== Document extract ==
In some embodiments, to support the TTS and/or STT converters in converting a text response into a plurality of voice response prompts, the target service may include output parameters to be used by the converters. These output parameters may ensure that each TTS converter returns a voice response prompt that matches in output voice, cadence, and/or various other features. Because multiple TTS converters may be used, it may be useful to ensure that the voice response prompts all sound the same, so the segments of the response have continuity.
In some embodiments, the method disclosed herein further includes determining whether the target service comprises a text-to-speech converter, and/or whether the target service has or controls its own TTS converter. If it is determined that the target service does not comprise a TTS converter (e.g., if the target service does not have or control its own TTS converter), the method includes generating, by the target service, the first voice response using the different TTS converters. Additionally, the method may further include determining whether the target service comprises a STT converter (e.g., whether the target service has or controls its own STT converter). If it is determined that the target service does not comprise a STT converter (e.g., if the target service does not have or control its own STT converter), the method includes generating, by the target service, the second user text input using the different STT converters.
In some embodiments, each of the different TTS and/or STT converters may be operated independently from the target service. Additionally, each TTS and/or STT converter may be independent from the others, and/or some or all of the TTS and/or STT converters may be operated independently from the others. Still further, one or more of the TTS and/or STT converters may be controlled by the target service itself.
===
== Study material ==
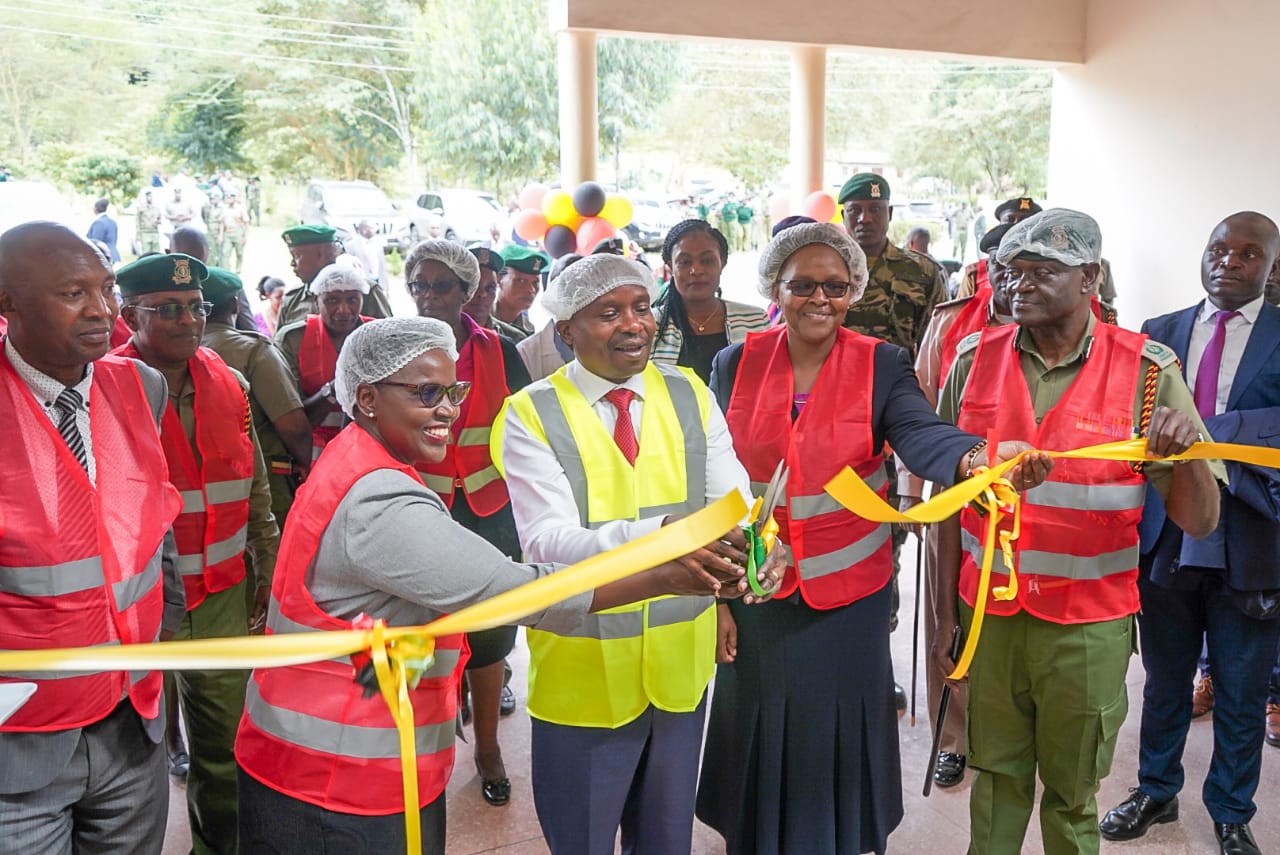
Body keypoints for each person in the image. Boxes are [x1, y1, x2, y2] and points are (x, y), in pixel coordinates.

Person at [234, 316, 749, 852]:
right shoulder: (377, 502)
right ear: (365, 397)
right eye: (427, 392)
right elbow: (513, 593)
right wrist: (666, 576)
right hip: (335, 781)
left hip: (338, 759)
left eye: (453, 391)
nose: (448, 410)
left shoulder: (358, 460)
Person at [696, 222, 1048, 855]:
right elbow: (712, 481)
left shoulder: (880, 362)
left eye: (835, 285)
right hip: (755, 594)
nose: (820, 299)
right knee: (759, 722)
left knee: (837, 730)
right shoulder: (734, 362)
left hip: (848, 599)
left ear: (854, 289)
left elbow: (920, 433)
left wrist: (977, 458)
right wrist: (719, 595)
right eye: (803, 285)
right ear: (776, 287)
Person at [933, 209, 1220, 855]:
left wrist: (1187, 453)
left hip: (1088, 628)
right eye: (1009, 271)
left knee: (1070, 796)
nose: (1017, 285)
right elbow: (945, 501)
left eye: (1042, 271)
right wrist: (947, 611)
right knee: (997, 782)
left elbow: (1200, 520)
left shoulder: (1148, 372)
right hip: (993, 615)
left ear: (1090, 277)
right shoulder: (974, 359)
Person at [493, 253, 775, 855]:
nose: (633, 324)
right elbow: (546, 542)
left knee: (666, 843)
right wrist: (665, 532)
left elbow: (733, 500)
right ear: (565, 331)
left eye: (642, 307)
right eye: (608, 313)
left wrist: (756, 549)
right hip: (584, 678)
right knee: (584, 842)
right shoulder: (530, 413)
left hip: (679, 672)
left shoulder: (689, 392)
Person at [0, 222, 185, 854]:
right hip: (19, 745)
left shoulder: (140, 386)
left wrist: (168, 662)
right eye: (73, 293)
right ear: (9, 304)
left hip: (133, 726)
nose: (104, 311)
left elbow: (153, 534)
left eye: (106, 289)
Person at [1099, 211, 1280, 855]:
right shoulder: (1159, 333)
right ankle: (1155, 788)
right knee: (1166, 675)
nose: (1228, 262)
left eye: (1247, 254)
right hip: (1168, 533)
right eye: (1218, 249)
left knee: (1240, 683)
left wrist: (1219, 433)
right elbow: (1132, 426)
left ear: (1270, 267)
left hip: (1252, 534)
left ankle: (1231, 811)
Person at [111, 253, 280, 855]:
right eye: (169, 310)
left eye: (196, 308)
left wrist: (267, 561)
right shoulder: (103, 388)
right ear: (130, 315)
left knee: (225, 750)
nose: (187, 321)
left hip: (221, 592)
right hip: (137, 604)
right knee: (131, 758)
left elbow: (254, 487)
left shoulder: (228, 382)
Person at [404, 240, 530, 806]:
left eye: (441, 286)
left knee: (490, 634)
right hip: (418, 512)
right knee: (420, 631)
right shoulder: (397, 351)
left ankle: (487, 748)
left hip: (488, 514)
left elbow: (531, 431)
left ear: (467, 291)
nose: (428, 297)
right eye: (419, 286)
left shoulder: (502, 351)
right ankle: (423, 751)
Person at [899, 221, 1016, 790]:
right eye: (1002, 258)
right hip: (954, 498)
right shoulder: (951, 323)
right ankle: (954, 738)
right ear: (984, 263)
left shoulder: (1088, 325)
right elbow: (919, 408)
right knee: (947, 622)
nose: (1014, 273)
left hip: (1032, 506)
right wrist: (913, 492)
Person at [839, 171, 950, 709]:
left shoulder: (922, 273)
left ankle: (874, 671)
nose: (865, 218)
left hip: (894, 426)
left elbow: (936, 353)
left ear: (889, 214)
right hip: (831, 420)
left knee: (887, 549)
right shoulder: (827, 265)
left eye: (874, 210)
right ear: (843, 215)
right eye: (855, 209)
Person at [202, 267, 313, 526]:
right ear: (235, 304)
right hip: (263, 482)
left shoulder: (179, 351)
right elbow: (294, 427)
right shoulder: (254, 351)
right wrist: (305, 466)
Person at [277, 262, 374, 465]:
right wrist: (332, 389)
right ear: (315, 300)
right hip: (311, 454)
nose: (343, 310)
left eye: (352, 300)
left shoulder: (377, 334)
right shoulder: (294, 339)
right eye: (332, 300)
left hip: (366, 451)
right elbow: (290, 415)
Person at [651, 219, 770, 384]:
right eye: (685, 262)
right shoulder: (650, 325)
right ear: (670, 267)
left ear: (723, 263)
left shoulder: (755, 320)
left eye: (707, 261)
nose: (696, 270)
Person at [275, 225, 393, 329]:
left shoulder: (365, 291)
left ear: (321, 255)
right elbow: (279, 349)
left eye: (295, 256)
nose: (292, 263)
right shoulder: (292, 299)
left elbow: (390, 339)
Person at [517, 253, 581, 382]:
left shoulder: (613, 345)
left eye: (583, 286)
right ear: (551, 291)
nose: (575, 295)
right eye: (566, 287)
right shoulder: (526, 352)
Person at [493, 245, 549, 342]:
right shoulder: (480, 318)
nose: (531, 289)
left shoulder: (528, 329)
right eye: (521, 281)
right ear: (499, 279)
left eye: (535, 283)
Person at [343, 220, 389, 287]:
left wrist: (386, 286)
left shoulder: (377, 243)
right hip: (361, 280)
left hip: (377, 279)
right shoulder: (351, 245)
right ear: (363, 230)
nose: (374, 230)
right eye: (371, 228)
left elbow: (382, 265)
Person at [217, 191, 249, 273]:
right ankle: (226, 271)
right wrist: (221, 235)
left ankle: (238, 270)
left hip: (238, 233)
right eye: (227, 197)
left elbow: (246, 223)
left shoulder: (240, 208)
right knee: (225, 253)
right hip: (227, 233)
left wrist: (245, 236)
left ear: (234, 198)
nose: (229, 199)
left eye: (230, 197)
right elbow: (222, 222)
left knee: (239, 253)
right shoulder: (224, 208)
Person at [85, 198, 119, 264]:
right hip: (111, 254)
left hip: (103, 256)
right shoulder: (112, 222)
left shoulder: (99, 222)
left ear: (96, 209)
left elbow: (95, 242)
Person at [137, 190, 163, 255]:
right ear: (145, 197)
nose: (149, 198)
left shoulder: (156, 208)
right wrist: (138, 234)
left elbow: (160, 219)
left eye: (150, 196)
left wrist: (158, 222)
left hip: (155, 232)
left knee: (156, 253)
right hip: (145, 232)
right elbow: (137, 221)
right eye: (148, 196)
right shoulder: (141, 208)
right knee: (146, 252)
===
_Parts of the exercise:_
• A. According to the passage on speech converters, why is it useful for the voice response prompts to all sound the same?
• B. Based on the passage on speech converters, say whether each statement agrees with it. Answer yes or no, and quote the words that decide it.
(i) Output parameters can help each TTS converter return a voice response prompt that matches in output voice and cadence.
(ii) The target service can never control any of the TTS or STT converters.
(iii) If the target service does not have or control its own STT converter, the second user text input is generated using the different STT converters.
• C. Continue the passage on speech converters from the point where it stops.

_Task responses:_
• A. It gives the segments of the response continuity.

• B.
(i) Yes: "each TTS converter returns a voice response prompt that matches in output voice, cadence, and/or various other features"
(ii) No: "one or more of the TTS and/or STT converters may be controlled by the target service itself"
(iii) Yes: "the method includes generating, by the target service, the second user text input using the different STT converters"

• C.
In some embodiments, the method disclosed herein may further include determining whether an input request to enable enhanced privacy for the connection between the user device and the target service has been received. For instance, the user may say “Hey assistant, call my bank with enhanced privacy,” or may have a default selection of enhanced privacy activated for certain target services. If the enhanced privacy is not activated, the conversation between the user device and the target service may take place using a single TTS and/or STT converter, which may be controlled by the target service, by the user device, by the voice assistant service, or by some other entity. However, if the user activates enhanced privacy, the conversation may be segmented into multiple text and/or voice segments, which are converted using multiple distinct or independent TTS and/or STT converters.
In some embodiments, the user device disclosed herein may determine one or more candidate locations in the user voice input for segmentation. That is, the user device may analyze the user's voice input (e.g., utterances) using voice activity detection and/or pause detection to identify likely positions in the voice input where segmentation may be performed. The candidate locations may then be sent to the target service along with the voice input (e.g., as metadata), and the target service may segment the voice input based on the candidate locations for segmentation.
In some embodiments, the target service may perform post-processing after combining the plurality of voice response prompts to generate the voice response, to correct errors. When voice prompts received from the TTS converters are combined, there may be artifacts or other errors introduced. For example, the spacing between words at the end of a first segment and the beginning of a second segment may sound awkward when the segments are combined. Further, given only limited information, a given segment may include a homonym that does not match the context of the response. Post-processing may be performed by the target service in order to correct these issues. Additionally or alternatively, post-processing may be performed after combining text response segments from the STT converters.
In some embodiments, the target service generating the second voice response may include determining a second text response based on the second user text input, and segmenting the second text response into a plurality of second text response segments. The method disclosed herein may then include transmitting each of the plurality of second text response segments to a different text-to-speech converter, wherein the different text-to-speech converters generate a plurality of second response voice prompts, and combining the plurality of second response voice prompts to generate the second voice response.
In some embodiments, the number of different TTS and/or STT converters used in generating the first voice response may be different from the number used in generating the second voice response. Additionally, the number of different TTS and/or STT converters used in generating the second user text input may be different from the number used in generating a subsequent user text input. That is, as the conversation between the user device and the target service carries on, the number of STT and/or TTS converters used for each interaction may vary.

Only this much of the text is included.